With a lot of encouragement from the family, the patient took both zolpidem and clonazepam. This was followed by a remarkable improvement - she slept well, made her own coffee in the morning, had breakfast, etc. Over the next few days, there was continuing improvement in her mental state. Both clonazepam and zolpidem were discontinued after a week. She was back to her normal self within the next 3 weeks. I requested a repeat ECG which showed persisting atrial fibrillation. A cardiology review was arranged, and she was commenced on digoxin.
Although depression and other psychiatric problems are mentioned as possible side-effects of amiodarone, their exact incidence is not known. A search of the medical literature identified only a few case reports, all of them in those aged 65 or over. ,,, The exact mechanism by which amiodarone causes psychiatric side-effects is unclear. Amiodarone-induced hypothyroidism and amiodarone-induced thyrotoxicosis may play a role in depression and delirium respectively. However, in the patient presented here, the TSH was only marginally elevated and is unlikely to satisfactorily explain the severe depressive symptoms seen.

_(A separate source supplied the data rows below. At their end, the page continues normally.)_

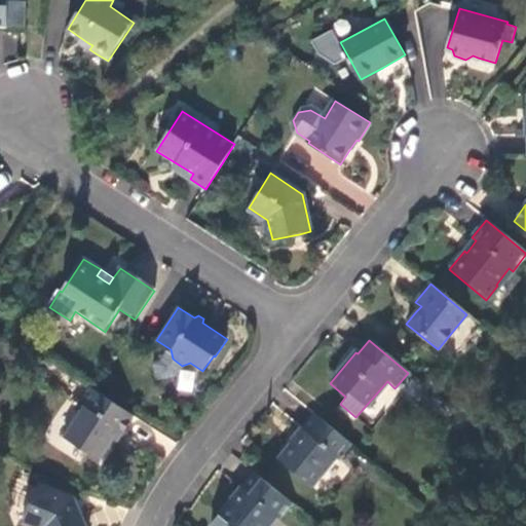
[(121,434),(132,416),(90,389),(88,388),(77,405),(80,407),(62,437),(98,459),(108,445),(117,430),(121,434)]
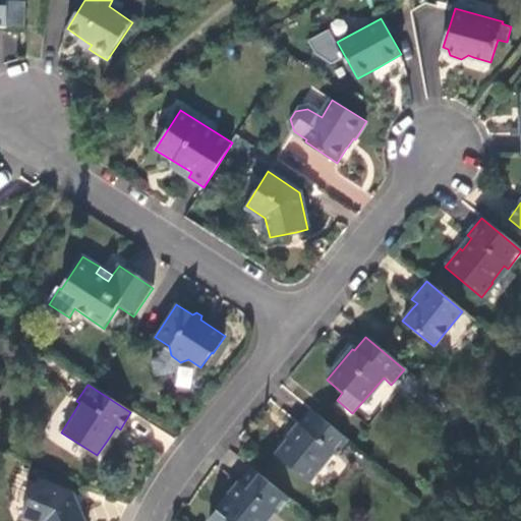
[(338,458),(351,442),(315,412),(295,437),(279,457),(310,482),(334,454),(338,458)]
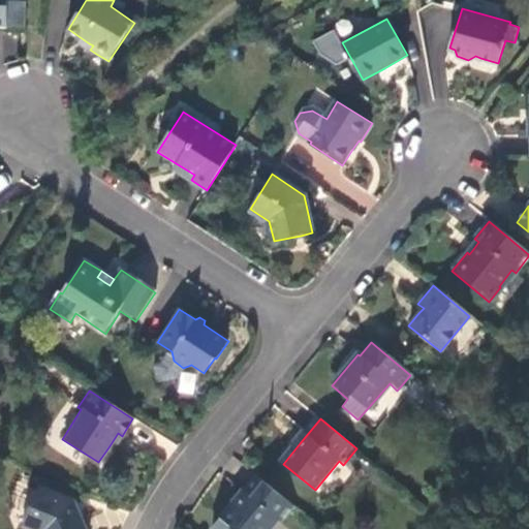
[(284,524),(298,507),(260,477),(241,503),(226,521),(223,519),(215,528),(273,528),(280,521),(284,524)]
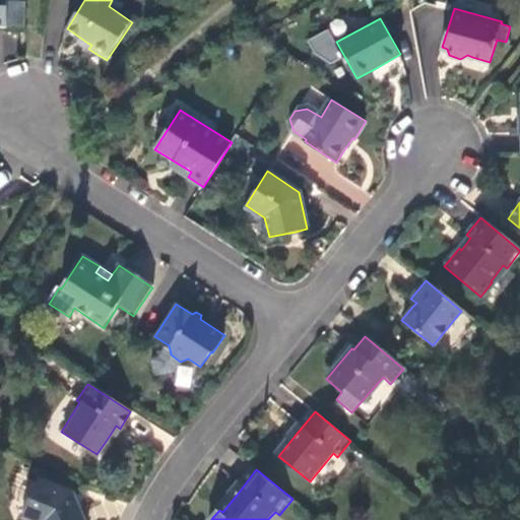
[(83,519),(74,496),(40,480),(22,517),(28,519),(83,519)]
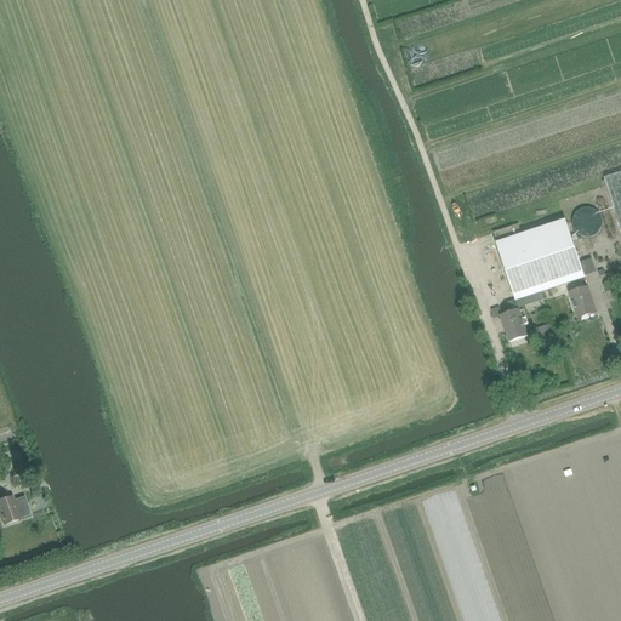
[(620,172),(604,178),(620,232),(620,172)]
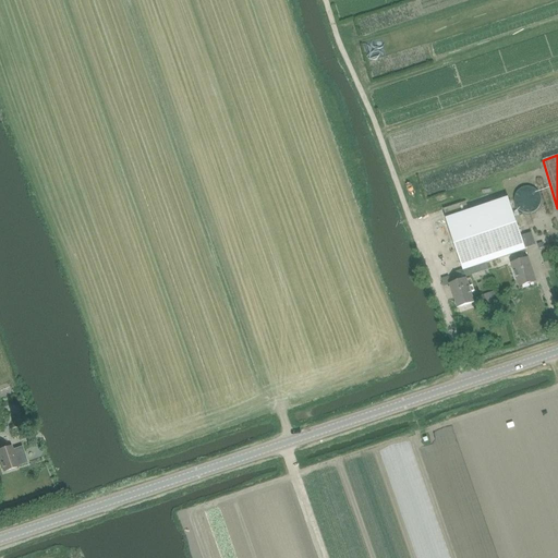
[(521,237),(507,196),(464,210),(462,203),(443,209),(446,219),(463,270),(525,250),(525,249),(535,245),(531,233),(521,237)]
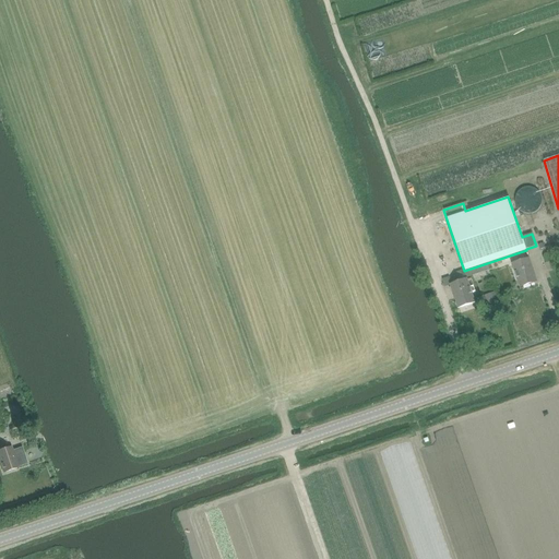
[(520,287),(537,282),(528,259),(512,264),(520,287)]
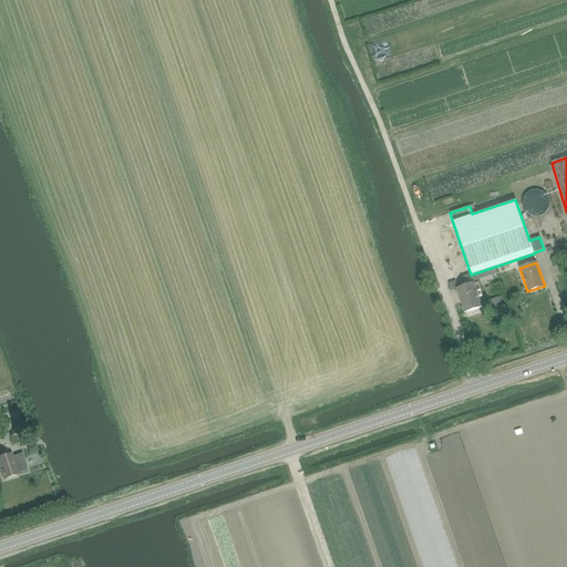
[(464,312),(482,307),(474,284),(456,289),(464,312)]
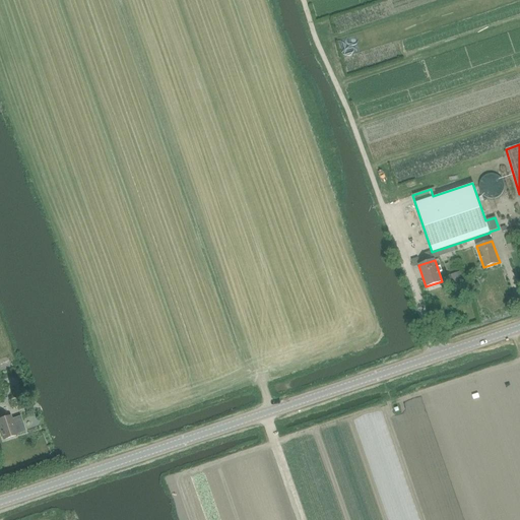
[(11,415),(0,418),(0,432),(2,440),(17,436),(17,435),(25,432),(22,420),(13,424),(11,415)]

Taking a full history, including medical history, helped in identifying the underlying cause. Benzodiazepines have previously also been shown to result in rapid and complete remission of catatonia, particularly in mood disorders.  By delaying antidepressant prescription, it was established that full improvement from depression occurred just by withdrawing amiodarone, thus avoiding unnecessary maintenance antidepressant treatment.